**Given material**:

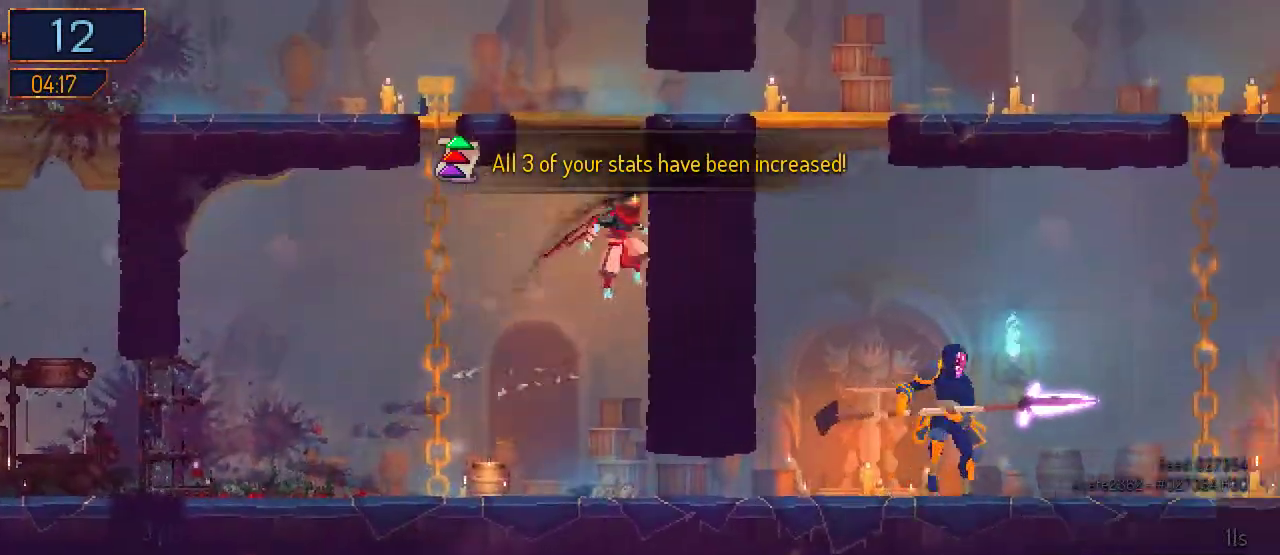
{"buttons": ["DPAD_RIGHT"], "left_stick": "center", "right_stick": "center", "events": [[100, "Y", "down"], [167, "A", "down"], [167, "Y", "up"], [333, "A", "up"]]}
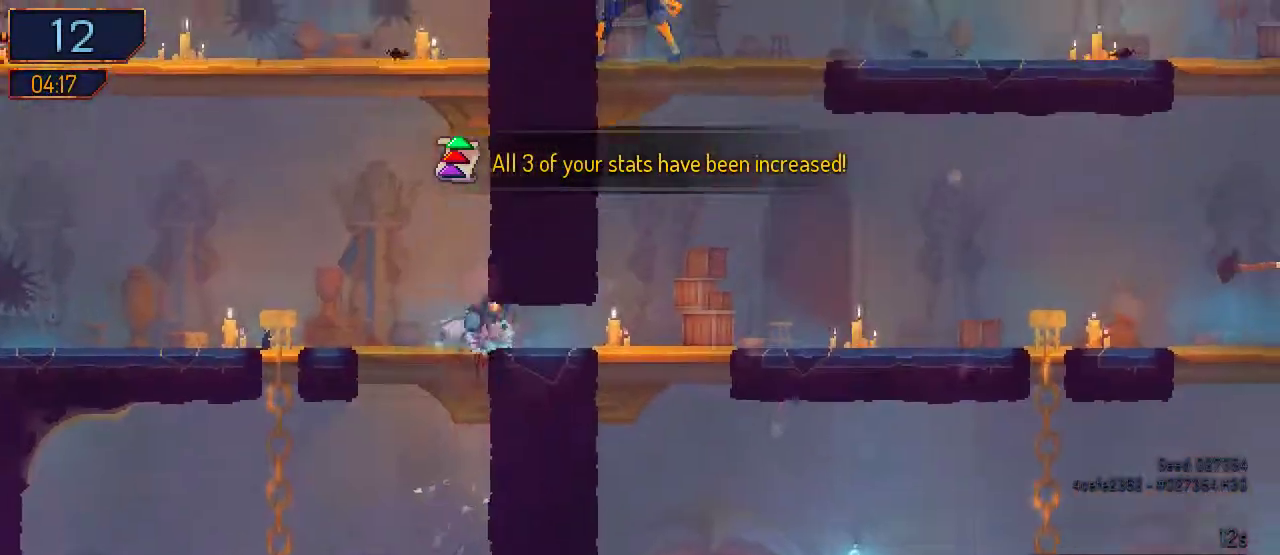
{"buttons": ["A", "DPAD_RIGHT"], "left_stick": "center", "right_stick": "center", "events": [[67, "B", "down"], [233, "B", "up"], [467, "A", "down"]]}
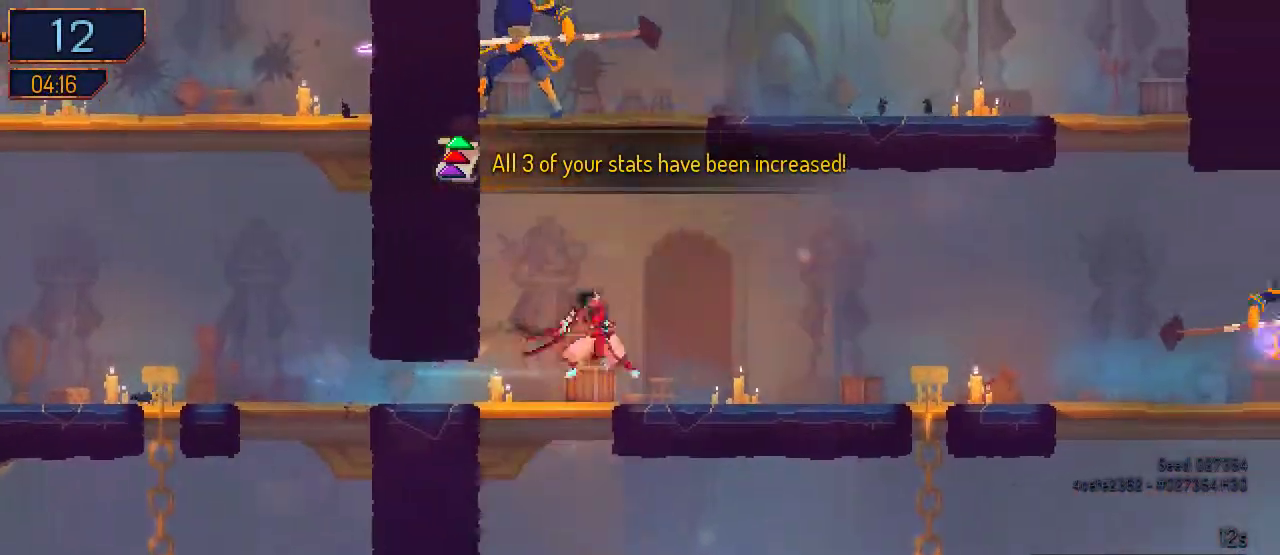
{"buttons": ["Y"], "left_stick": "center", "right_stick": "center", "events": [[67, "DPAD_RIGHT", "up"], [100, "A", "up"], [167, "A", "down"], [167, "DPAD_LEFT", "down"], [367, "A", "up"], [400, "DPAD_LEFT", "up"], [433, "Y", "down"]]}
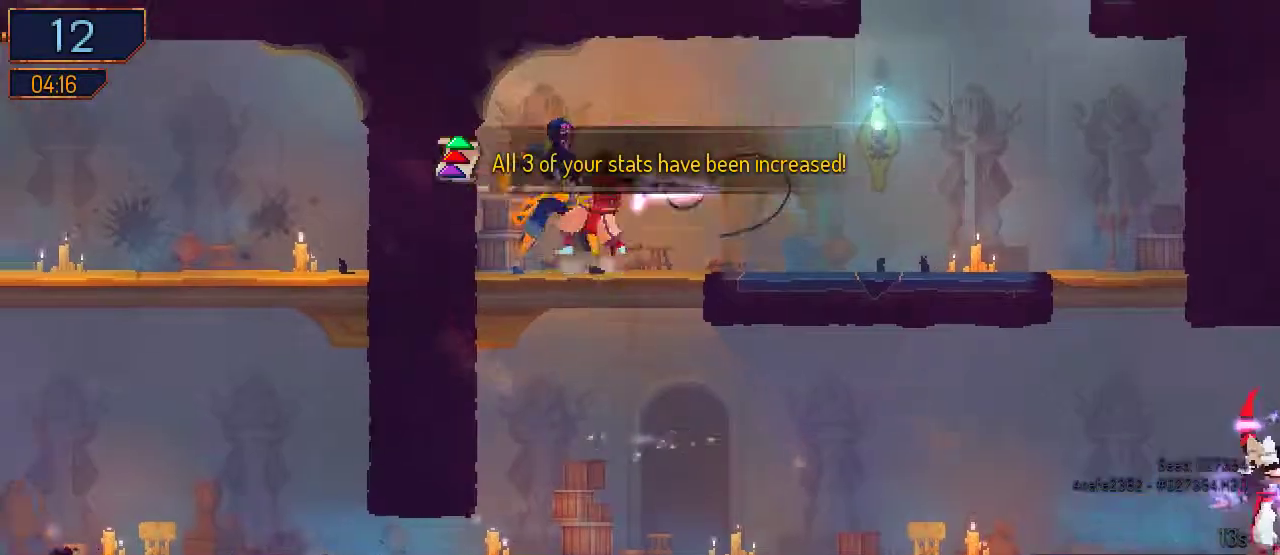
{"buttons": [], "left_stick": "center", "right_stick": "center", "events": [[33, "Y", "up"], [167, "Y", "down"], [333, "Y", "up"], [400, "Y", "down"], [467, "Y", "up"]]}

**Exercise brief**:
Exactly as given, transcribe every line of the data, but not its images.

**Worked solution**:
{"buttons": ["DPAD_RIGHT"], "left_stick": "center", "right_stick": "center", "events": [[100, "Y", "down"], [167, "A", "down"], [167, "Y", "up"], [333, "A", "up"]]}
{"buttons": ["A", "DPAD_RIGHT"], "left_stick": "center", "right_stick": "center", "events": [[67, "B", "down"], [233, "B", "up"], [467, "A", "down"]]}
{"buttons": ["Y"], "left_stick": "center", "right_stick": "center", "events": [[67, "DPAD_RIGHT", "up"], [100, "A", "up"], [167, "A", "down"], [167, "DPAD_LEFT", "down"], [367, "A", "up"], [400, "DPAD_LEFT", "up"], [433, "Y", "down"]]}
{"buttons": [], "left_stick": "center", "right_stick": "center", "events": [[33, "Y", "up"], [167, "Y", "down"], [333, "Y", "up"], [400, "Y", "down"], [467, "Y", "up"]]}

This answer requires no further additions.